Twitter is awash with data graphics purporting to show some kind of injustice, anomaly or discrepancy. Before retweeting one of these you may want to consider two things:
- Is the data trustworthy?
- Does the data actually support the claim in the tweet?
The latter in particular is a more general concern beyond the Twitter universe. In particular, real-world random numbers can lead to real-world differences that you might not expect. One should assess the probability of interesting numbers arising by chance, without the need for conspiracy or collusion or inherent bias. And one of the key things to consider in this respect is sample size.
The graphic below – produced by BBC3’s Free Speech programme – has been doing the rounds. I’m not aware of anything inherently wrong with the data (though I haven’t taken much time to check it), but it provides a nice illustration of the importance of understanding sample-size effects.
The text accompanying this graphic was:
“33% of MPs went to private school compared to 7% of the general population. Does this matter to you? #RegisterToVote“
Sample sizes are given here, but the pie charts that visually show the proportion of privately educated MPs for the parties do not encode them in any way. Moreover, the charts go in descending order according to the proportions, seemingly implying the “worst offenders” are the Green Party and UKIP on the left (of the image). These two parties have a grand total of three MPs between them. It’s also worth noting that the charts do not cover all parties. For example, SNP MPs are missing.
So how can we take into account the effects of sample size? One simple option is to answer the question: “What is the probability I would observe at least as many privately educated individuals as seen in party X if I took a random sample of the UK adult population that is the same size as the total number of MPs in party X?”. We’ll call this the random sample probability or RSP. Strictly speaking this involves sampling without replacement (no two MPs can be the same person) but given that there are millions of state and privately educated adults, the difference between sampling with and without replacement is negligible. That means we can use the binomial distribution to calculate these probabilities.
In fact, for the Green Party and UKIP it’s even simpler. For the former, with 7% of adults having gone to private school there’s obviously a 7% (or 0.07 in decimal) chance randomly selecting someone from the UK adult population will get you a privately educated person. For the latter, select two individuals at random from the population and the chance that they’ll both have gone to private school is 0.072 = 0.0049, or about 0.5%.
For the other parties we do need the binomial distribution. For the Labour party the RSP depends on whether the 10% stated corresponds to 25, 26 or 27 MPs (this is a rounding issue). Correspondingly the RSP is 6.1%, 3.9% or 2.4%. Each possibility is less than the RSP of the Green Party but more than that of UKIP.
For the Liberal Democrats the RSP is about one in a trillion!
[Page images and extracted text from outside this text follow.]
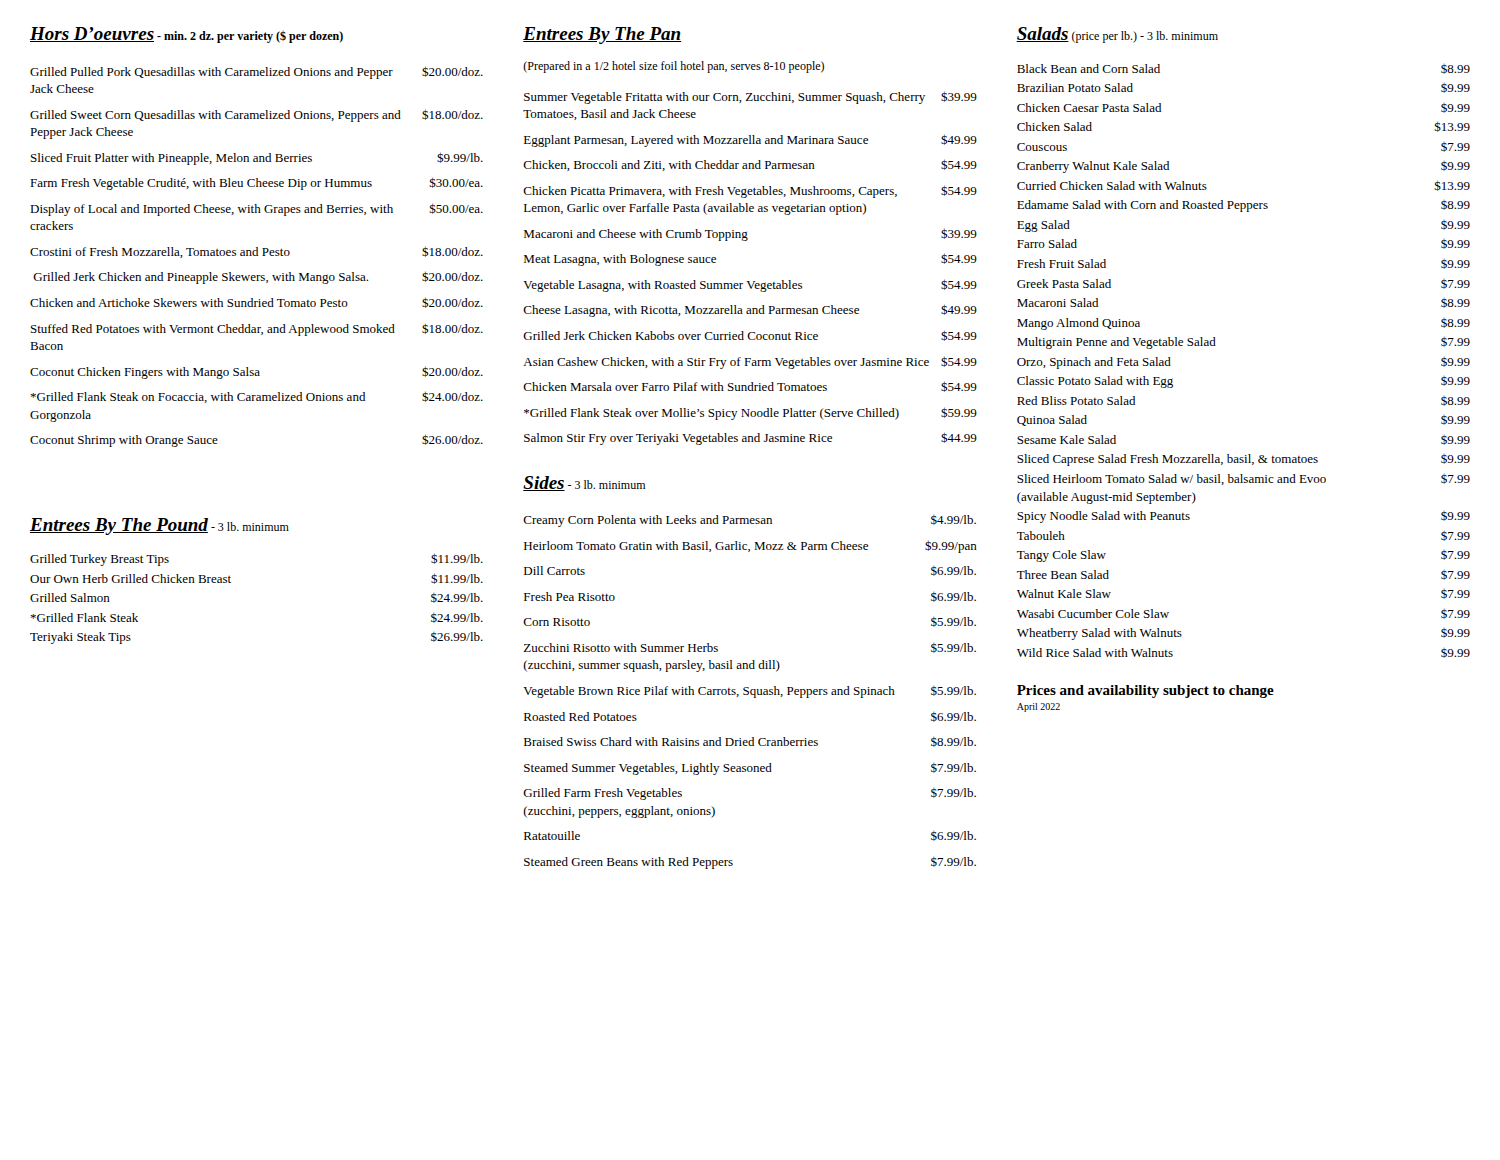Hors D’oeuvres
- min. 2 dz. per variety ($ per dozen)
| Grilled Pulled Pork Quesadillas with Caramelized Onions and Pepper Jack Cheese | $20.00/doz. |
| Grilled Sweet Corn Quesadillas with Caramelized Onions, Peppers and Pepper Jack Cheese | $18.00/doz. |
| Sliced Fruit Platter with Pineapple, Melon and Berries | $9.99/lb. |
| Farm Fresh Vegetable Crudité, with Bleu Cheese Dip or Hummus | $30.00/ea. |
| Display of Local and Imported Cheese, with Grapes and Berries, with crackers | $50.00/ea. |
| Crostini of Fresh Mozzarella, Tomatoes and Pesto | $18.00/doz. |
| Grilled Jerk Chicken and Pineapple Skewers, with Mango Salsa. | $20.00/doz. |
| Chicken and Artichoke Skewers with Sundried Tomato Pesto | $20.00/doz. |
| Stuffed Red Potatoes with Vermont Cheddar, and Applewood Smoked Bacon | $18.00/doz. |
| Coconut Chicken Fingers with Mango Salsa | $20.00/doz. |
| *Grilled Flank Steak on Focaccia, with Caramelized Onions and Gorgonzola | $24.00/doz. |
| Coconut Shrimp with Orange Sauce | $26.00/doz. |
Entrees By The Pound
- 3 lb. minimum
| Grilled Turkey Breast Tips | $11.99/lb. |
| Our Own Herb Grilled Chicken Breast | $11.99/lb. |
| Grilled Salmon | $24.99/lb. |
| *Grilled Flank Steak | $24.99/lb. |
| Teriyaki Steak Tips | $26.99/lb. |
Entrees By The Pan
(Prepared in a 1/2 hotel size foil hotel pan, serves 8-10 people)
| Summer Vegetable Fritatta with our Corn, Zucchini, Summer Squash, Cherry Tomatoes, Basil and Jack Cheese | $39.99 |
| Eggplant Parmesan, Layered with Mozzarella and Marinara Sauce | $49.99 |
| Chicken, Broccoli and Ziti, with Cheddar and Parmesan | $54.99 |
| Chicken Picatta Primavera, with Fresh Vegetables, Mushrooms, Capers, Lemon, Garlic over Farfalle Pasta (available as vegetarian option) | $54.99 |
| Macaroni and Cheese with Crumb Topping | $39.99 |
| Meat Lasagna, with Bolognese sauce | $54.99 |
| Vegetable Lasagna, with Roasted Summer Vegetables | $54.99 |
| Cheese Lasagna, with Ricotta, Mozzarella and Parmesan Cheese | $49.99 |
| Grilled Jerk Chicken Kabobs over Curried Coconut Rice | $54.99 |
| Asian Cashew Chicken, with a Stir Fry of Farm Vegetables over Jasmine Rice | $54.99 |
| Chicken Marsala over Farro Pilaf with Sundried Tomatoes | $54.99 |
| *Grilled Flank Steak over Mollie’s Spicy Noodle Platter (Serve Chilled) | $59.99 |
| Salmon Stir Fry over Teriyaki Vegetables and Jasmine Rice | $44.99 |
Sides
- 3 lb. minimum
| Creamy Corn Polenta with Leeks and Parmesan | $4.99/lb. |
| Heirloom Tomato Gratin with Basil, Garlic, Mozz & Parm Cheese | $9.99/pan |
| Dill Carrots | $6.99/lb. |
| Fresh Pea Risotto | $6.99/lb. |
| Corn Risotto | $5.99/lb. |
| Zucchini Risotto with Summer Herbs (zucchini, summer squash, parsley, basil and dill) | $5.99/lb. |
| Vegetable Brown Rice Pilaf with Carrots, Squash, Peppers and Spinach | $5.99/lb. |
| Roasted Red Potatoes | $6.99/lb. |
| Braised Swiss Chard with Raisins and Dried Cranberries | $8.99/lb. |
| Steamed Summer Vegetables, Lightly Seasoned | $7.99/lb. |
| Grilled Farm Fresh Vegetables (zucchini, peppers, eggplant, onions) | $7.99/lb. |
| Ratatouille | $6.99/lb. |
| Steamed Green Beans with Red Peppers | $7.99/lb. |
Salads
(price per lb.) - 3 lb. minimum
| Black Bean and Corn Salad | $8.99 |
| Brazilian Potato Salad | $9.99 |
| Chicken Caesar Pasta Salad | $9.99 |
| Chicken Salad | $13.99 |
| Couscous | $7.99 |
| Cranberry Walnut Kale Salad | $9.99 |
| Curried Chicken Salad with Walnuts | $13.99 |
| Edamame Salad with Corn and Roasted Peppers | $8.99 |
| Egg Salad | $9.99 |
| Farro Salad | $9.99 |
| Fresh Fruit Salad | $9.99 |
| Greek Pasta Salad | $7.99 |
| Macaroni Salad | $8.99 |
| Mango Almond Quinoa | $8.99 |
| Multigrain Penne and Vegetable Salad | $7.99 |
| Orzo, Spinach and Feta Salad | $9.99 |
| Classic Potato Salad with Egg | $9.99 |
| Red Bliss Potato Salad | $8.99 |
| Quinoa Salad | $9.99 |
| Sesame Kale Salad | $9.99 |
| Sliced Caprese Salad Fresh Mozzarella, basil, & tomatoes | $9.99 |
| Sliced Heirloom Tomato Salad w/ basil, balsamic and Evoo (available August-mid September) | $7.99 |
| Spicy Noodle Salad with Peanuts | $9.99 |
| Tabouleh | $7.99 |
| Tangy Cole Slaw | $7.99 |
| Three Bean Salad | $7.99 |
| Walnut Kale Slaw | $7.99 |
| Wasabi Cucumber Cole Slaw | $7.99 |
| Wheatberry Salad with Walnuts | $9.99 |
| Wild Rice Salad with Walnuts | $9.99 |
Prices and availability subject to change
April 2022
The data from the graphic is ambiguous as to whether there are 157, 158 or 159 privately educated Conservative MPs. It doesn’t really matter since any which way the probability is essentially 0% – it’s too small to calculate in R and R can cope with some pretty small numbers.
What do we conclude from this? Despite the fact that 100% of their MPs received a private school education, the evidence that the Green Party favours privately educated individuals is the least conclusive (at least using the numbers provided in the graphic). That is to say, the Green Party’s relative number of privately and state educated MPs is more likely to arise by chance from a random selection of the UK population than for any other party. This is the exact opposite of the implicit message one is likely to get from just glancing at the pie charts. Sample size is critical here.
To be clear, I’m not making a statement about whether an unrepresentative parliament (in terms of private/state schooling) is bad. The point is that if we ignore sample size and the high variability associated with small samples then we’re likely to come to the wrong conclusion.